In the face of the increasing volume of data, data synchronization between different databases, or synchronous import and export of data between different systems. The choice of more and more ways, blindly emphasize what is not the data synchronization, does not mean that the efficiency must be how high, depending on the scene to decide.
Scene One: DB2 export synchronized data to Greenplumn database
DB2 Ordinary database Db2export export speed of about dozens of M, DB2 DPF partition database, multithreading according to the partition can be reached about 200M, DB2 HPU tool speed is fast.
Greenplumn database import speed, copy way can reach 280m/s,gpfdist service can reach 350m/s or so, gpfdist can start multiple services, multiple network card parallel processing speed is faster.
This can lead to a performance bottleneck if you export to the GP database in a DB2 way.

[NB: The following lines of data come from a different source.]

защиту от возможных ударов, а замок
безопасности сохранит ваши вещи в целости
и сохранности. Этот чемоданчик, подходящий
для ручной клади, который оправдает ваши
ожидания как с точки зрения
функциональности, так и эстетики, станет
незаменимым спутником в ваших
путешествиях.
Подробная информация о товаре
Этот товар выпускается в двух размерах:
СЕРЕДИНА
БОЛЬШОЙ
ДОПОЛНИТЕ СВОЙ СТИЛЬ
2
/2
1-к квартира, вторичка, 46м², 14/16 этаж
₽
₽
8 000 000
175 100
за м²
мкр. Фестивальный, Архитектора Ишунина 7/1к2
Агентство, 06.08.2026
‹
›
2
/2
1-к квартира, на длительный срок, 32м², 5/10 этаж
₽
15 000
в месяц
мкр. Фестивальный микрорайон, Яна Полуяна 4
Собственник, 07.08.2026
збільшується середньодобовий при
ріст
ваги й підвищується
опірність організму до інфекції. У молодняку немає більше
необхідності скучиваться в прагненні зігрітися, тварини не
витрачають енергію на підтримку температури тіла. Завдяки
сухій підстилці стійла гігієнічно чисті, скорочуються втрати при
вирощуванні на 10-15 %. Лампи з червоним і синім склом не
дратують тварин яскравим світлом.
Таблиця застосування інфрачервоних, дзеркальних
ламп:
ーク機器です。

DB2 export is only dozens of m, a large amount of data table for example, hundreds of G,DB2 export spending time 2 hours, the actual GP as long as 10 minutes, do not fall way leading to the GP database connection has been occupied, not worth the candle.
In the event of DB2 exporting the intermediate process, locating errors is extremely inconvenient, and the process will take longer to restart.
Scenario Two: Oracle database export sync to greenplumn database
Just like the above, Oracle databases are slower. I've tested one. Exporting from the Greenplumn database to an Oracle database, a dozens of G file would take nearly a day to export from GP to Oracle database.
Conversely, exporting from an Oracle database to GP is mostly spent on Oracle exports.
So the project used in the way to practical maintenance-oriented, memory, CPU all kinds of physical environment needs to be considered synthetically.